According to the Ebbinghaus forgetting curve, most people forget 50% of what they hear within an hour. After two days, they’ve forgotten up to 75%. That’s not just disappointing-it’s a critical leadership problem. Because if your message disappears, so does your influence.

To lead effectively, you must do more than speak-you must embed your message into the minds of your team. You need to become what we call at High Growth: an architect of memory.

That means stop expecting people to remember your message by default-and start engineering it to stick.

Here are nine practical strategies to make your communication not only memorable-but transformational:

1. Set the Context

When and where your message is delivered matters. A leadership insight shared over coffee may land differently than one shared in a quarterly review. Choose your setting deliberately.

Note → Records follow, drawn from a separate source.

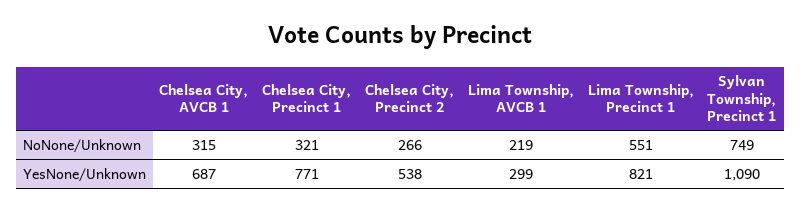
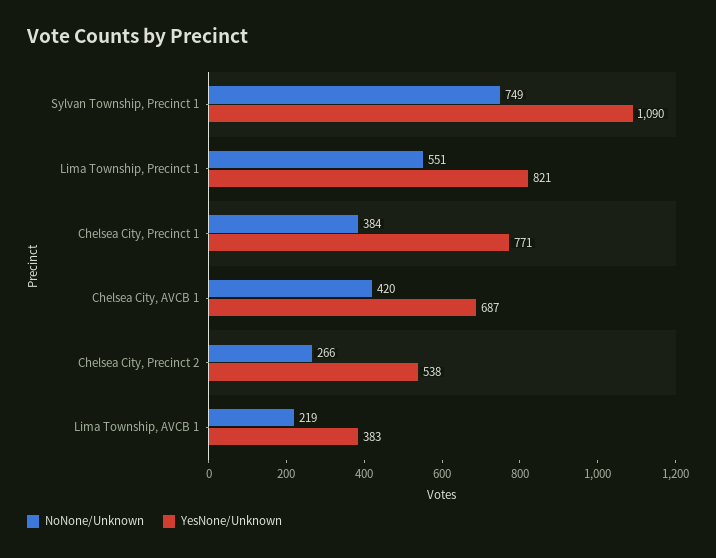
NoNone/Unknown, Chelsea City, AVCB 1: 315 -> 420
NoNone/Unknown, Chelsea City, Precinct 1: 321 -> 384
YesNone/Unknown, Lima Township, AVCB 1: 299 -> 383

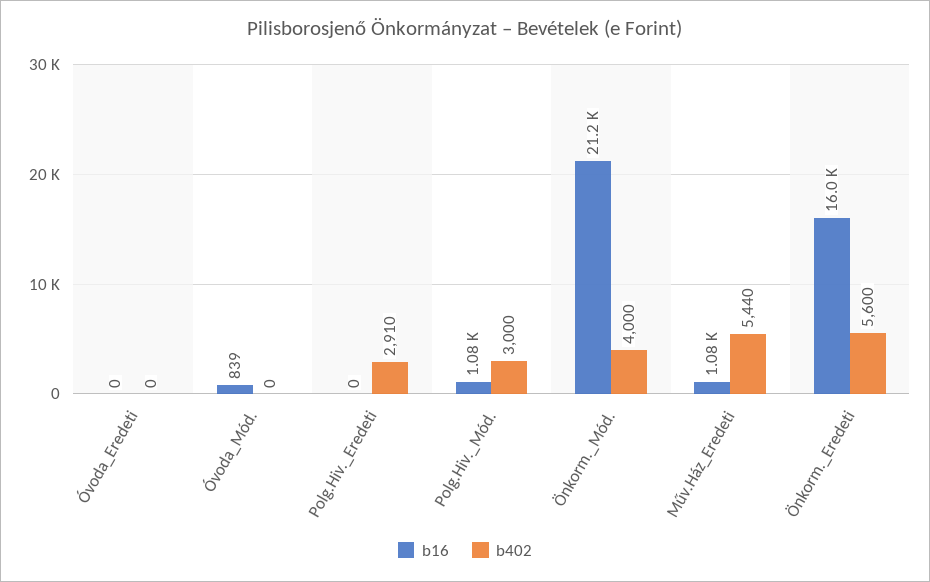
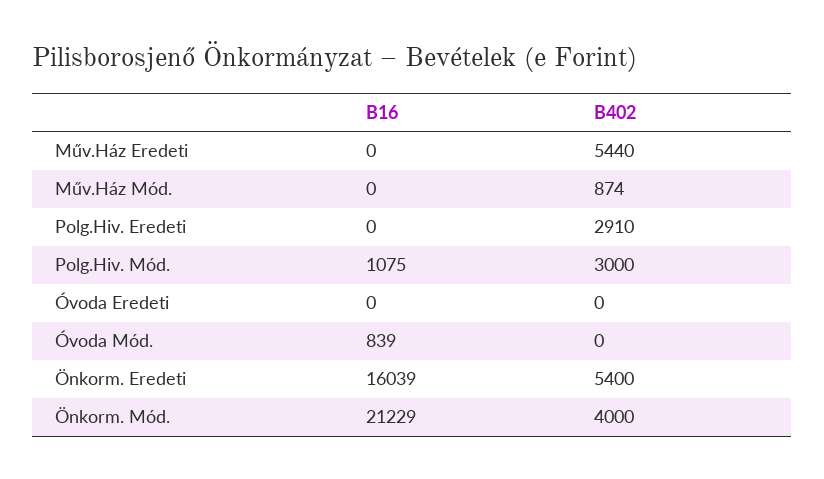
b16, Műv.Ház_Eredeti: 1080 -> 0
b402, Önkorm._Eredeti: 5600 -> 5400
b16, Műv.Ház Mód.: none -> 0
b402, Műv.Ház Mód.: none -> 874

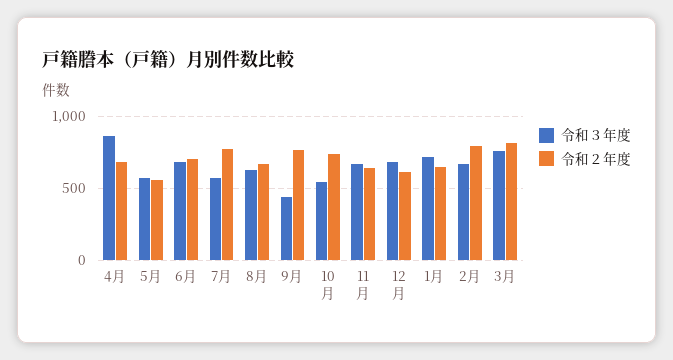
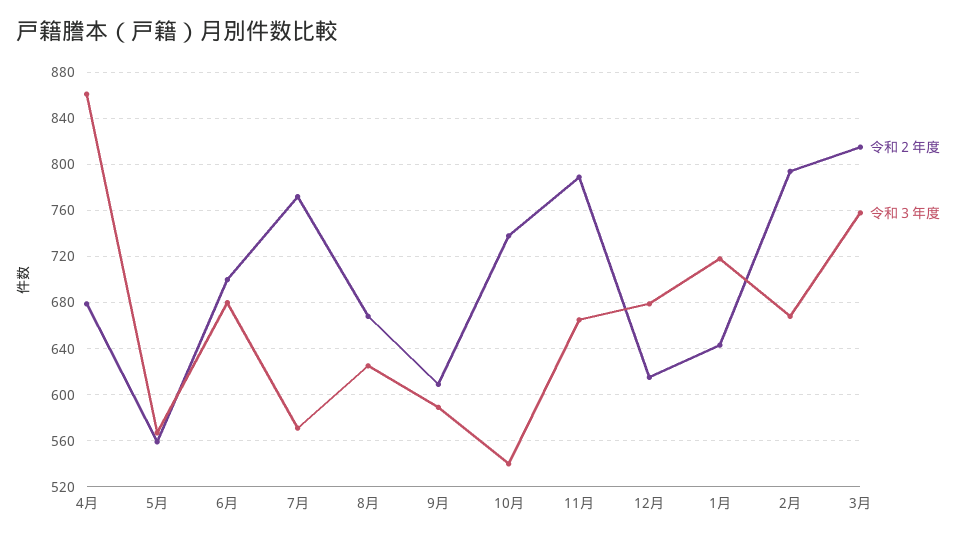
令和３年度, 9月: 450 -> 590
令和２年度, 9月: 750 -> 610
令和２年度, 11月: 650 -> 790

The more emotionally charged or vivid the moment, the stronger the memory imprint. Whether it’s a key team meeting or a casual conversation-anchor your message in a moment that feels meaningful.

2. Use Cues to Spark Recall

Cues are powerful. A phrase. A symbol. A visual prop. A pattern in your language.

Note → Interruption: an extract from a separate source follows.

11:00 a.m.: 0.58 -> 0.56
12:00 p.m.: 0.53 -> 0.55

These elements can act as memory triggers that bring your message back to life days-or even weeks-after it's shared. Think of them as breadcrumbs you leave behind for the brain to follow.

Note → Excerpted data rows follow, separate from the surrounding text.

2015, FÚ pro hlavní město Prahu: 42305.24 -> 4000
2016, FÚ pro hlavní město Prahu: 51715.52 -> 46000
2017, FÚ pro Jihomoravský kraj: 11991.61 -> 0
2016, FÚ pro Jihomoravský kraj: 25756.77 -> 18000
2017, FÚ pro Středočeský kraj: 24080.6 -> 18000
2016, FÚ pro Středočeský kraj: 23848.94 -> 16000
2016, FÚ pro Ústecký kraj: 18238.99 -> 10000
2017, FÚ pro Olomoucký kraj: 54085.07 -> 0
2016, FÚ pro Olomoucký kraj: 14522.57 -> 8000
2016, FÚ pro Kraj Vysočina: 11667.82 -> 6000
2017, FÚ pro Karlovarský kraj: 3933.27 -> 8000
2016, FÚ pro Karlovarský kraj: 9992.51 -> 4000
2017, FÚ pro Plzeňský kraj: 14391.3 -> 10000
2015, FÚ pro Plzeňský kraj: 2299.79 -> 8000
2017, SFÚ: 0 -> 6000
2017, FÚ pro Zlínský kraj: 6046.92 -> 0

Want to reinforce a growth mindset? Keep a phrase like “Iterate fast, learn faster” visible in presentations, emails, and meetings. Repetition of cues fosters recognition.

3. Intensify the Senses

The more senses you engage, the deeper the memory.

Add a sound that reinforces your point. Use visuals that evoke curiosity. Even varying your voice tone or adding a tactile element during in-person sessions boosts sensory intensity-and, in turn, memorability.

Don’t just deliver information. Create an experience.

4. Mind the Message Load

There’s a delicate balance between being clear and being overwhelming.

Leaders often over-communicate in a single sitting, expecting people to retain every insight. But the brain doesn’t work that way.

Instead, distill your communication to what truly matters. Use clarity as a competitive edge. Less clutter = more impact.

5. Make It Relevant

Relevance is a memory multiplier. If what you’re saying aligns with someone’s immediate needs, challenges, or goals-it sticks.

When sharing your message, always answer the silent question in their heads: “Why should I care?”

Tailor your communication so your audience can see themselves in your message. That emotional alignment drives memory retention.

6. Ground Your Message in Facts

Opinions fade. Facts stay.

When you anchor your insights in observable truths, people are far more likely to remember them. Instead of vague inspiration, give your audience something solid-data, case studies, examples.

Think of facts as footholds in the brain. They offer structure, making your message more robust and easier to recall.

7. Add Surprise

We remember what catches us off guard. That’s why unexpectedness is a high-performance memory hack.

Deliver your message in a way that disrupts expectations. Open your team meeting with a provocative question. Share an unusual statistic. Tell a story that flips the narrative.

Even a small dose of novelty is enough to spark attention-and trigger retention.

8. Lead with Emotional Intelligence

Emotion drives memory. The more emotionally attuned your message, the more likely it is to stick.

This doesn’t mean being dramatic. It means recognising what your audience is feeling, and connecting your message to those emotions. Whether it’s ambition, fear, excitement, or uncertainty-meet them where they are emotionally.

Empathy isn't soft. It’s strategic.

9. Rinse and Repeat

Finally, repetition isn’t redundancy-it’s reinforcement.

Neuroscience shows it takes at least three exposures to a message before the brain flags it as important. Strategic repetition over time helps cement ideas into long-term memory.

Great leaders know: Saying something once isn’t communication. Saying it until it's remembered is.

If you're serious about building a high-growth team, don't leave your message to chance. Embed it. Reinforce it. Make it stick.

Because in a world overloaded with noise, the leaders who stand out are those who are remembered.